Exercise — Please rename "viewport" to "view area" wherever it appears in the records below, leaving everything else unchanged.

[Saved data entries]
[Start of section]

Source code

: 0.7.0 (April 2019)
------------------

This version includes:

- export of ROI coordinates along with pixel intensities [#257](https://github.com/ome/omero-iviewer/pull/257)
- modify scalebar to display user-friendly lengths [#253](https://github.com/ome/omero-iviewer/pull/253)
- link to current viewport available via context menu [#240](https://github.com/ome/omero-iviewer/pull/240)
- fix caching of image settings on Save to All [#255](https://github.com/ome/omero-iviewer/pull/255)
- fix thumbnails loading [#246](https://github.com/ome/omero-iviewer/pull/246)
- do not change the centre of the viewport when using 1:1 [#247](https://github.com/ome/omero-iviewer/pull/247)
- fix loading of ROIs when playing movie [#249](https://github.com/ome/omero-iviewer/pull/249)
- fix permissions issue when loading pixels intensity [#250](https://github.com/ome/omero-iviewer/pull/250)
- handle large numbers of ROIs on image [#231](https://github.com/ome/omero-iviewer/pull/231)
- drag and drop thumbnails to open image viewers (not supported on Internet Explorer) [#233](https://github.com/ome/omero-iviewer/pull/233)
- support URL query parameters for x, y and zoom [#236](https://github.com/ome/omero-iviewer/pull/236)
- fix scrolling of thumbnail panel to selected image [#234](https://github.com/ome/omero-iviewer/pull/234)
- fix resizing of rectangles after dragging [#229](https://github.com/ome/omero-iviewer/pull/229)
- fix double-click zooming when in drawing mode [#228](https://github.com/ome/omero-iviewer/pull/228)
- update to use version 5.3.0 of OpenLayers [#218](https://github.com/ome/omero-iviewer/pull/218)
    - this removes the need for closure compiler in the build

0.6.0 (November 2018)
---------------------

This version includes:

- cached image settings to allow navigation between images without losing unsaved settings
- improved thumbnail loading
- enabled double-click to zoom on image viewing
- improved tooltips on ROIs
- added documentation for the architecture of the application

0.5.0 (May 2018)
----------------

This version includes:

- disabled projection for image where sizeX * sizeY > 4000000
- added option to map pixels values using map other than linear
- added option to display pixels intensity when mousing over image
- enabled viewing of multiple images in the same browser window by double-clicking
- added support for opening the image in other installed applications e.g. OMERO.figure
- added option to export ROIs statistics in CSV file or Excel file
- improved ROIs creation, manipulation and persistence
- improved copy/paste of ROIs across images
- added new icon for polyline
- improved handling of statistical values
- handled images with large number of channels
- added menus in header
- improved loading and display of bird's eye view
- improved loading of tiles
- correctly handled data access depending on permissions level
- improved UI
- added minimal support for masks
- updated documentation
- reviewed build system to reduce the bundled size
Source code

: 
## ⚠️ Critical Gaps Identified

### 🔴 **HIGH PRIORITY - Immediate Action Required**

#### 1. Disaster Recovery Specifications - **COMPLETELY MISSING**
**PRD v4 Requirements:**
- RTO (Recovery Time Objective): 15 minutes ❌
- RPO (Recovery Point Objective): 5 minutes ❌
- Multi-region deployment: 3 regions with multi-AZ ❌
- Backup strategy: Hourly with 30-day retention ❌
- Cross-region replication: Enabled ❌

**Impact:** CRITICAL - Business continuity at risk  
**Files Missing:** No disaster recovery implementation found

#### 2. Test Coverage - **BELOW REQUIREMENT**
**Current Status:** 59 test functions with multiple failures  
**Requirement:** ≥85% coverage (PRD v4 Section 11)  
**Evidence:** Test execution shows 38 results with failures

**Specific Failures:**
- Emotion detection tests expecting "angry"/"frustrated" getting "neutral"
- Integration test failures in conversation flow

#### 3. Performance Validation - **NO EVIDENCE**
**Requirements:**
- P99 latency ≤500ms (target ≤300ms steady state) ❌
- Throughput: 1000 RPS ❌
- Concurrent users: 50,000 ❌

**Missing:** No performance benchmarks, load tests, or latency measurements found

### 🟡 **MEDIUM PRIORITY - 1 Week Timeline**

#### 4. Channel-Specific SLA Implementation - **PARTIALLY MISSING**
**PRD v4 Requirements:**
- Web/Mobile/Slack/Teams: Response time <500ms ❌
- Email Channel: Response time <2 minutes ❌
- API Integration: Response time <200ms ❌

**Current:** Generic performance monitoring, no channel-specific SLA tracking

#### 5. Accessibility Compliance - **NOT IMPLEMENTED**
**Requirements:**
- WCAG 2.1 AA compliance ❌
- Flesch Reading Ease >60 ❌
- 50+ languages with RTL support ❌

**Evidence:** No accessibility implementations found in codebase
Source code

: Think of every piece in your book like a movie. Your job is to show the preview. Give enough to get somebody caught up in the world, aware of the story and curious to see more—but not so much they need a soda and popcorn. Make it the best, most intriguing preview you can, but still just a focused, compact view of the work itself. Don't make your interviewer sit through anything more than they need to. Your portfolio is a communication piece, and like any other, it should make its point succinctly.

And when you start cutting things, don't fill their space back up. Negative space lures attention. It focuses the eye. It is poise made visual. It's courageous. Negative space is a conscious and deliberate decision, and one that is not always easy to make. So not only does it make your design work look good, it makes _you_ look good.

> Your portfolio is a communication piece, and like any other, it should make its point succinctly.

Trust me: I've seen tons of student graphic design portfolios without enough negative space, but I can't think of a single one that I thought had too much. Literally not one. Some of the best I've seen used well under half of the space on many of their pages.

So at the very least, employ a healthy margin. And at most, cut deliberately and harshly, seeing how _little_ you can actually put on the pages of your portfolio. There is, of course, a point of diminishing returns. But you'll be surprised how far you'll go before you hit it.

[End of section]

Answer to the problem —
Source code

: 0.7.0 (April 2019)
------------------

This version includes:

- export of ROI coordinates along with pixel intensities [#257](https://github.com/ome/omero-iviewer/pull/257)
- modify scalebar to display user-friendly lengths [#253](https://github.com/ome/omero-iviewer/pull/253)
- link to current view area available via context menu [#240](https://github.com/ome/omero-iviewer/pull/240)
- fix caching of image settings on Save to All [#255](https://github.com/ome/omero-iviewer/pull/255)
- fix thumbnails loading [#246](https://github.com/ome/omero-iviewer/pull/246)
- do not change the centre of the view area when using 1:1 [#247](https://github.com/ome/omero-iviewer/pull/247)
- fix loading of ROIs when playing movie [#249](https://github.com/ome/omero-iviewer/pull/249)
- fix permissions issue when loading pixels intensity [#250](https://github.com/ome/omero-iviewer/pull/250)
- handle large numbers of ROIs on image [#231](https://github.com/ome/omero-iviewer/pull/231)
- drag and drop thumbnails to open image viewers (not supported on Internet Explorer) [#233](https://github.com/ome/omero-iviewer/pull/233)
- support URL query parameters for x, y and zoom [#236](https://github.com/ome/omero-iviewer/pull/236)
- fix scrolling of thumbnail panel to selected image [#234](https://github.com/ome/omero-iviewer/pull/234)
- fix resizing of rectangles after dragging [#229](https://github.com/ome/omero-iviewer/pull/229)
- fix double-click zooming when in drawing mode [#228](https://github.com/ome/omero-iviewer/pull/228)
- update to use version 5.3.0 of OpenLayers [#218](https://github.com/ome/omero-iviewer/pull/218)
    - this removes the need for closure compiler in the build

0.6.0 (November 2018)
---------------------

This version includes:

- cached image settings to allow navigation between images without losing unsaved settings
- improved thumbnail loading
- enabled double-click to zoom on image viewing
- improved tooltips on ROIs
- added documentation for the architecture of the application

0.5.0 (May 2018)
----------------

This version includes:

- disabled projection for image where sizeX * sizeY > 4000000
- added option to map pixels values using map other than linear
- added option to display pixels intensity when mousing over image
- enabled viewing of multiple images in the same browser window by double-clicking
- added support for opening the image in other installed applications e.g. OMERO.figure
- added option to export ROIs statistics in CSV file or Excel file
- improved ROIs creation, manipulation and persistence
- improved copy/paste of ROIs across images
- added new icon for polyline
- improved handling of statistical values
- handled images with large number of channels
- added menus in header
- improved loading and display of bird's eye view
- improved loading of tiles
- correctly handled data access depending on permissions level
- improved UI
- added minimal support for masks
- updated documentation
- reviewed build system to reduce the bundled size
Source code

: 
## ⚠️ Critical Gaps Identified

### 🔴 **HIGH PRIORITY - Immediate Action Required**

#### 1. Disaster Recovery Specifications - **COMPLETELY MISSING**
**PRD v4 Requirements:**
- RTO (Recovery Time Objective): 15 minutes ❌
- RPO (Recovery Point Objective): 5 minutes ❌
- Multi-region deployment: 3 regions with multi-AZ ❌
- Backup strategy: Hourly with 30-day retention ❌
- Cross-region replication: Enabled ❌

**Impact:** CRITICAL - Business continuity at risk  
**Files Missing:** No disaster recovery implementation found

#### 2. Test Coverage - **BELOW REQUIREMENT**
**Current Status:** 59 test functions with multiple failures  
**Requirement:** ≥85% coverage (PRD v4 Section 11)  
**Evidence:** Test execution shows 38 results with failures

**Specific Failures:**
- Emotion detection tests expecting "angry"/"frustrated" getting "neutral"
- Integration test failures in conversation flow

#### 3. Performance Validation - **NO EVIDENCE**
**Requirements:**
- P99 latency ≤500ms (target ≤300ms steady state) ❌
- Throughput: 1000 RPS ❌
- Concurrent users: 50,000 ❌

**Missing:** No performance benchmarks, load tests, or latency measurements found

### 🟡 **MEDIUM PRIORITY - 1 Week Timeline**

#### 4. Channel-Specific SLA Implementation - **PARTIALLY MISSING**
**PRD v4 Requirements:**
- Web/Mobile/Slack/Teams: Response time <500ms ❌
- Email Channel: Response time <2 minutes ❌
- API Integration: Response time <200ms ❌

**Current:** Generic performance monitoring, no channel-specific SLA tracking

#### 5. Accessibility Compliance - **NOT IMPLEMENTED**
**Requirements:**
- WCAG 2.1 AA compliance ❌
- Flesch Reading Ease >60 ❌
- 50+ languages with RTL support ❌

**Evidence:** No accessibility implementations found in codebase
Source code

: Think of every piece in your book like a movie. Your job is to show the preview. Give enough to get somebody caught up in the world, aware of the story and curious to see more—but not so much they need a soda and popcorn. Make it the best, most intriguing preview you can, but still just a focused, compact view of the work itself. Don't make your interviewer sit through anything more than they need to. Your portfolio is a communication piece, and like any other, it should make its point succinctly.

And when you start cutting things, don't fill their space back up. Negative space lures attention. It focuses the eye. It is poise made visual. It's courageous. Negative space is a conscious and deliberate decision, and one that is not always easy to make. So not only does it make your design work look good, it makes _you_ look good.

> Your portfolio is a communication piece, and like any other, it should make its point succinctly.

Trust me: I've seen tons of student graphic design portfolios without enough negative space, but I can't think of a single one that I thought had too much. Literally not one. Some of the best I've seen used well under half of the space on many of their pages.

So at the very least, employ a healthy margin. And at most, cut deliberately and harshly, seeing how _little_ you can actually put on the pages of your portfolio. There is, of course, a point of diminishing returns. But you'll be surprised how far you'll go before you hit it.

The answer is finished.